* **What to produce**:
Output all lines exactly.

* **Input records**:
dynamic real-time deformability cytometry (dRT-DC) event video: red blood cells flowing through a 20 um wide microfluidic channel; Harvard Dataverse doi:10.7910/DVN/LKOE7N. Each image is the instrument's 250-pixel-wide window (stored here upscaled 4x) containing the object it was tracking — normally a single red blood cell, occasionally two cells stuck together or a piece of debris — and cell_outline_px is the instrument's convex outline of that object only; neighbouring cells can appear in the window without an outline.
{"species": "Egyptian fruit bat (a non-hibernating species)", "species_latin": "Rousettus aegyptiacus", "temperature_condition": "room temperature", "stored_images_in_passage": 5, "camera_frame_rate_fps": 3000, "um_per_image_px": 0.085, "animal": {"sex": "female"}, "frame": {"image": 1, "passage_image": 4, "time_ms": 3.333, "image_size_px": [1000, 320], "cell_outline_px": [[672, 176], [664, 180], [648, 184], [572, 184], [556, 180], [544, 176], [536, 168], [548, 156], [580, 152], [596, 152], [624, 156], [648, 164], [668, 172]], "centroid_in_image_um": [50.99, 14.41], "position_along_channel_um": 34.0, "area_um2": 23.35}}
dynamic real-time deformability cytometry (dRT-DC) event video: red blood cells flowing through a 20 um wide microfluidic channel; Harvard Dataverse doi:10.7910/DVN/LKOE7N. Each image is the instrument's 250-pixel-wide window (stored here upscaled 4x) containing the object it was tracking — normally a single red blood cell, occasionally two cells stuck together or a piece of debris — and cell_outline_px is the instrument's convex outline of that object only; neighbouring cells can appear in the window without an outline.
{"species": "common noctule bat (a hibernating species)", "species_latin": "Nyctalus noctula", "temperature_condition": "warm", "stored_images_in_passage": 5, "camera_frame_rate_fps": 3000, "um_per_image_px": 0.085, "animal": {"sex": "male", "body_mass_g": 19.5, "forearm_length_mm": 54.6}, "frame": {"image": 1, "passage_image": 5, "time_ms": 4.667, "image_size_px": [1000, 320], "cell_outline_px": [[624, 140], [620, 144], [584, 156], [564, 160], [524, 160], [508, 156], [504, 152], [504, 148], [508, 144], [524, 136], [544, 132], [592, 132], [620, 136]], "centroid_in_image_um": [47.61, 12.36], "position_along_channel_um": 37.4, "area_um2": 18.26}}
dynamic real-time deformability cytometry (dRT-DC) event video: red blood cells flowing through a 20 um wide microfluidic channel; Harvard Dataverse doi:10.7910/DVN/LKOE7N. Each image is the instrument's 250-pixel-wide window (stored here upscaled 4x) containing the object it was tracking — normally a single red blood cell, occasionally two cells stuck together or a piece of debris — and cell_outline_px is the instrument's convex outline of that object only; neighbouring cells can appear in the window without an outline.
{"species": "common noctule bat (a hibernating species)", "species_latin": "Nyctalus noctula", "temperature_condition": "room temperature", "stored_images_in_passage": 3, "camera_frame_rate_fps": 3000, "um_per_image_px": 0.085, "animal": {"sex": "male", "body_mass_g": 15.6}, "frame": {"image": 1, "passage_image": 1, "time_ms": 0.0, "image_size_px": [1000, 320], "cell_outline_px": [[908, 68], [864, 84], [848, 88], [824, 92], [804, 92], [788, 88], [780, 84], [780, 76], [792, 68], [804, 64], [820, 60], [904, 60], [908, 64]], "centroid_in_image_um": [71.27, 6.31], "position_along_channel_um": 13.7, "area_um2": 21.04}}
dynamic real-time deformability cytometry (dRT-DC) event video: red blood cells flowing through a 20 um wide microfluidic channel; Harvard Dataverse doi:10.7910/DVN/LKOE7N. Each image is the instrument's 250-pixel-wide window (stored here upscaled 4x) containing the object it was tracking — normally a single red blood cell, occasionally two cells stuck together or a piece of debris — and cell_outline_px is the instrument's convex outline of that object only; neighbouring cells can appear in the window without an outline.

* **Full solution**:
dynamic real-time deformability cytometry (dRT-DC) event video: red blood cells flowing through a 20 um wide microfluidic channel; Harvard Dataverse doi:10.7910/DVN/LKOE7N. Each image is the instrument's 250-pixel-wide window (stored here upscaled 4x) containing the object it was tracking — normally a single red blood cell, occasionally two cells stuck together or a piece of debris — and cell_outline_px is the instrument's convex outline of that object only; neighbouring cells can appear in the window without an outline.
{"species": "Egyptian fruit bat (a non-hibernating species)", "species_latin": "Rousettus aegyptiacus", "temperature_condition": "room temperature", "stored_images_in_passage": 5, "camera_frame_rate_fps": 3000, "um_per_image_px": 0.085, "animal": {"sex": "female"}, "frame": {"image": 1, "passage_image": 4, "time_ms": 3.333, "image_size_px": [1000, 320], "cell_outline_px": [[672, 176], [664, 180], [648, 184], [572, 184], [556, 180], [544, 176], [536, 168], [548, 156], [580, 152], [596, 152], [624, 156], [648, 164], [668, 172]], "centroid_in_image_um": [50.99, 14.41], "position_along_channel_um": 34.0, "area_um2": 23.35}}
dynamic real-time deformability cytometry (dRT-DC) event video: red blood cells flowing through a 20 um wide microfluidic channel; Harvard Dataverse doi:10.7910/DVN/LKOE7N. Each image is the instrument's 250-pixel-wide window (stored here upscaled 4x) containing the object it was tracking — normally a single red blood cell, occasionally two cells stuck together or a piece of debris — and cell_outline_px is the instrument's convex outline of that object only; neighbouring cells can appear in the window without an outline.
{"species": "common noctule bat (a hibernating species)", "species_latin": "Nyctalus noctula", "temperature_condition": "warm", "stored_images_in_passage": 5, "camera_frame_rate_fps": 3000, "um_per_image_px": 0.085, "animal": {"sex": "male", "body_mass_g": 19.5, "forearm_length_mm": 54.6}, "frame": {"image": 1, "passage_image": 5, "time_ms": 4.667, "image_size_px": [1000, 320], "cell_outline_px": [[624, 140], [620, 144], [584, 156], [564, 160], [524, 160], [508, 156], [504, 152], [504, 148], [508, 144], [524, 136], [544, 132], [592, 132], [620, 136]], "centroid_in_image_um": [47.61, 12.36], "position_along_channel_um": 37.4, "area_um2": 18.26}}
dynamic real-time deformability cytometry (dRT-DC) event video: red blood cells flowing through a 20 um wide microfluidic channel; Harvard Dataverse doi:10.7910/DVN/LKOE7N. Each image is the instrument's 250-pixel-wide window (stored here upscaled 4x) containing the object it was tracking — normally a single red blood cell, occasionally two cells stuck together or a piece of debris — and cell_outline_px is the instrument's convex outline of that object only; neighbouring cells can appear in the window without an outline.
{"species": "common noctule bat (a hibernating species)", "species_latin": "Nyctalus noctula", "temperature_condition": "room temperature", "stored_images_in_passage": 3, "camera_frame_rate_fps": 3000, "um_per_image_px": 0.085, "animal": {"sex": "male", "body_mass_g": 15.6}, "frame": {"image": 1, "passage_image": 1, "time_ms": 0.0, "image_size_px": [1000, 320], "cell_outline_px": [[908, 68], [864, 84], [848, 88], [824, 92], [804, 92], [788, 88], [780, 84], [780, 76], [792, 68], [804, 64], [820, 60], [904, 60], [908, 64]], "centroid_in_image_um": [71.27, 6.31], "position_along_channel_um": 13.7, "area_um2": 21.04}}
dynamic real-time deformability cytometry (dRT-DC) event video: red blood cells flowing through a 20 um wide microfluidic channel; Harvard Dataverse doi:10.7910/DVN/LKOE7N. Each image is the instrument's 250-pixel-wide window (stored here upscaled 4x) containing the object it was tracking — normally a single red blood cell, occasionally two cells stuck together or a piece of debris — and cell_outline_px is the instrument's convex outline of that object only; neighbouring cells can appear in the window without an outline.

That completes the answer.